◆ Exercise directions
Exactness is required. Restate every entry as written.

◆ Input for this task

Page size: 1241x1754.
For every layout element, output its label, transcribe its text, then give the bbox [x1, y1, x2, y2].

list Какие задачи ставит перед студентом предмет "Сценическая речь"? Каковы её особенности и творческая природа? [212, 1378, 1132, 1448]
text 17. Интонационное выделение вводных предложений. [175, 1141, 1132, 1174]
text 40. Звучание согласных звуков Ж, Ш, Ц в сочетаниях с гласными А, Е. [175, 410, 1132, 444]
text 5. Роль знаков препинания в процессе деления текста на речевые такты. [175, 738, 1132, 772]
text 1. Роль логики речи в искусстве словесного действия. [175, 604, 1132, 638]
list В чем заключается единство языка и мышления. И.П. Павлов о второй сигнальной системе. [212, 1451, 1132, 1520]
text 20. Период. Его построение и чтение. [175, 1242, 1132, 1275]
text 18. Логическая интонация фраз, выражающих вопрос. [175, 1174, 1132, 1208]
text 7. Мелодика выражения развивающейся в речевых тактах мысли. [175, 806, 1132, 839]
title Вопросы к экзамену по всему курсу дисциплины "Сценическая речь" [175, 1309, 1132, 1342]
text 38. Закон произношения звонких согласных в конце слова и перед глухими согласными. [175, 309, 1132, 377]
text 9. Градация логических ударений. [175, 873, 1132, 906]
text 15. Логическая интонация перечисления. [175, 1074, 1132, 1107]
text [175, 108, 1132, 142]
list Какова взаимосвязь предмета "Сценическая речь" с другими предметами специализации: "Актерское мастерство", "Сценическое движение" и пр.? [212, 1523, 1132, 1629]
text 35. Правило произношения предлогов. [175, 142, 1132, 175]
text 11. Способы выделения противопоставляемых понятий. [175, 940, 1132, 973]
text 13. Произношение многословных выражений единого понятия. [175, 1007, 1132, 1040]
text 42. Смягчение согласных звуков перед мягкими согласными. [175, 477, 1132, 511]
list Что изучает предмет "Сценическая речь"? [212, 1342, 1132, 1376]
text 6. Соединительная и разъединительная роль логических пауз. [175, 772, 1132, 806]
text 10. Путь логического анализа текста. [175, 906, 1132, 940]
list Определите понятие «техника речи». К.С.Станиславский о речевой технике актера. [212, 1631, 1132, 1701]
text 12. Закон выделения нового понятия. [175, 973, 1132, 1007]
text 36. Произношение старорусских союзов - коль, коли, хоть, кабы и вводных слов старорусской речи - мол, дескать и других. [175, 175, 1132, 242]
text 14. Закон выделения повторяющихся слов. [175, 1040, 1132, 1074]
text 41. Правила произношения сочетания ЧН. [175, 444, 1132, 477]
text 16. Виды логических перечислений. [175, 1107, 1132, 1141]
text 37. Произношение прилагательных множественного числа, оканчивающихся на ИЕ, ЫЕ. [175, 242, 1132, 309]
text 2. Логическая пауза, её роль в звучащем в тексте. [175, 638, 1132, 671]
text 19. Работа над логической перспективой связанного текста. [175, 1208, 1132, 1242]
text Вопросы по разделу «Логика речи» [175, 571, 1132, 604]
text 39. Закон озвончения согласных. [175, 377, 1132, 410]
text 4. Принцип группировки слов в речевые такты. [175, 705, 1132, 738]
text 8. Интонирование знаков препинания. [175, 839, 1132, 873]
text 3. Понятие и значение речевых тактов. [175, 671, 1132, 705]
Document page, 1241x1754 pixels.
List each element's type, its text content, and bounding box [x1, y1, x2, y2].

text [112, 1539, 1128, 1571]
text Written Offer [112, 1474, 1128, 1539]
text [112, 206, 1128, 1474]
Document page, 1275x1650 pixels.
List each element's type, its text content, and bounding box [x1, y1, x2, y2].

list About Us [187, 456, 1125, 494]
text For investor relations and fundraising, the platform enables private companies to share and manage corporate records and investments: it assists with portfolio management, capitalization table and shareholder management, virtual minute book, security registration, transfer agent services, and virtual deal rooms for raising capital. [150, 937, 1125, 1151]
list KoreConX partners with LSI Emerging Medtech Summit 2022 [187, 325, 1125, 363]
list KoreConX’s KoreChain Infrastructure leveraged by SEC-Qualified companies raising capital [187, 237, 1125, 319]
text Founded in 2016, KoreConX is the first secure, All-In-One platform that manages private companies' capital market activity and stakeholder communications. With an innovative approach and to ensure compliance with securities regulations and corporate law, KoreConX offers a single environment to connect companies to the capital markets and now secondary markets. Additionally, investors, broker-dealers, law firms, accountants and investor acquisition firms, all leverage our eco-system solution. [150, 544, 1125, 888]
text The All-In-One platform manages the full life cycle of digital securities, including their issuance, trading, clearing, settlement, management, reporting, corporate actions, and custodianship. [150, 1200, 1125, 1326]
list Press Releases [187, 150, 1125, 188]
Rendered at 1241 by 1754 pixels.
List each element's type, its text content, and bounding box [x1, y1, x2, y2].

◆ Solution to the exercise
Page size: 1241x1754.
For every layout element, output its label, transcribe its text, then give the bbox [x1, y1, x2, y2].

list Какие задачи ставит перед студентом предмет "Сценическая речь"? Каковы её особенности и творческая природа? [212, 1378, 1132, 1448]
text 17. Интонационное выделение вводных предложений. [175, 1141, 1132, 1174]
text 40. Звучание согласных звуков Ж, Ш, Ц в сочетаниях с гласными А, Е. [175, 410, 1132, 444]
text 5. Роль знаков препинания в процессе деления текста на речевые такты. [175, 738, 1132, 772]
text 1. Роль логики речи в искусстве словесного действия. [175, 604, 1132, 638]
list В чем заключается единство языка и мышления. И.П. Павлов о второй сигнальной системе. [212, 1451, 1132, 1520]
text 20. Период. Его построение и чтение. [175, 1242, 1132, 1275]
text 18. Логическая интонация фраз, выражающих вопрос. [175, 1174, 1132, 1208]
text 7. Мелодика выражения развивающейся в речевых тактах мысли. [175, 806, 1132, 839]
title Вопросы к экзамену по всему курсу дисциплины "Сценическая речь" [175, 1309, 1132, 1342]
text 38. Закон произношения звонких согласных в конце слова и перед глухими согласными. [175, 309, 1132, 377]
text 9. Градация логических ударений. [175, 873, 1132, 906]
text 15. Логическая интонация перечисления. [175, 1074, 1132, 1107]
text [175, 108, 1132, 142]
list Какова взаимосвязь предмета "Сценическая речь" с другими предметами специализации: "Актерское мастерство", "Сценическое движение" и пр.? [212, 1523, 1132, 1629]
text 35. Правило произношения предлогов. [175, 142, 1132, 175]
text 11. Способы выделения противопоставляемых понятий. [175, 940, 1132, 973]
text 13. Произношение многословных выражений единого понятия. [175, 1007, 1132, 1040]
text 42. Смягчение согласных звуков перед мягкими согласными. [175, 477, 1132, 511]
list Что изучает предмет "Сценическая речь"? [212, 1342, 1132, 1376]
text 6. Соединительная и разъединительная роль логических пауз. [175, 772, 1132, 806]
text 10. Путь логического анализа текста. [175, 906, 1132, 940]
list Определите понятие «техника речи». К.С.Станиславский о речевой технике актера. [212, 1631, 1132, 1701]
text 12. Закон выделения нового понятия. [175, 973, 1132, 1007]
text 36. Произношение старорусских союзов - коль, коли, хоть, кабы и вводных слов старорусской речи - мол, дескать и других. [175, 175, 1132, 242]
text 14. Закон выделения повторяющихся слов. [175, 1040, 1132, 1074]
text 41. Правила произношения сочетания ЧН. [175, 444, 1132, 477]
text 16. Виды логических перечислений. [175, 1107, 1132, 1141]
text 37. Произношение прилагательных множественного числа, оканчивающихся на ИЕ, ЫЕ. [175, 242, 1132, 309]
text 2. Логическая пауза, её роль в звучащем в тексте. [175, 638, 1132, 671]
text 19. Работа над логической перспективой связанного текста. [175, 1208, 1132, 1242]
text Вопросы по разделу «Логика речи» [175, 571, 1132, 604]
text 39. Закон озвончения согласных. [175, 377, 1132, 410]
text 4. Принцип группировки слов в речевые такты. [175, 705, 1132, 738]
text 8. Интонирование знаков препинания. [175, 839, 1132, 873]
text 3. Понятие и значение речевых тактов. [175, 671, 1132, 705]
Document page, 1241x1754 pixels.
List each element's type, its text content, and bounding box [x1, y1, x2, y2].

text [112, 1539, 1128, 1571]
text Written Offer [112, 1474, 1128, 1539]
text [112, 206, 1128, 1474]
Document page, 1275x1650 pixels.
List each element's type, its text content, and bounding box [x1, y1, x2, y2].

list About Us [187, 456, 1125, 494]
text For investor relations and fundraising, the platform enables private companies to share and manage corporate records and investments: it assists with portfolio management, capitalization table and shareholder management, virtual minute book, security registration, transfer agent services, and virtual deal rooms for raising capital. [150, 937, 1125, 1151]
list KoreConX partners with LSI Emerging Medtech Summit 2022 [187, 325, 1125, 363]
list KoreConX’s KoreChain Infrastructure leveraged by SEC-Qualified companies raising capital [187, 237, 1125, 319]
text Founded in 2016, KoreConX is the first secure, All-In-One platform that manages private companies' capital market activity and stakeholder communications. With an innovative approach and to ensure compliance with securities regulations and corporate law, KoreConX offers a single environment to connect companies to the capital markets and now secondary markets. Additionally, investors, broker-dealers, law firms, accountants and investor acquisition firms, all leverage our eco-system solution. [150, 544, 1125, 888]
text The All-In-One platform manages the full life cycle of digital securities, including their issuance, trading, clearing, settlement, management, reporting, corporate actions, and custodianship. [150, 1200, 1125, 1326]
list Press Releases [187, 150, 1125, 188]
Rendered at 1241 by 1754 pixels.
List each element's type, its text content, and bounding box [x1, y1, x2, y2].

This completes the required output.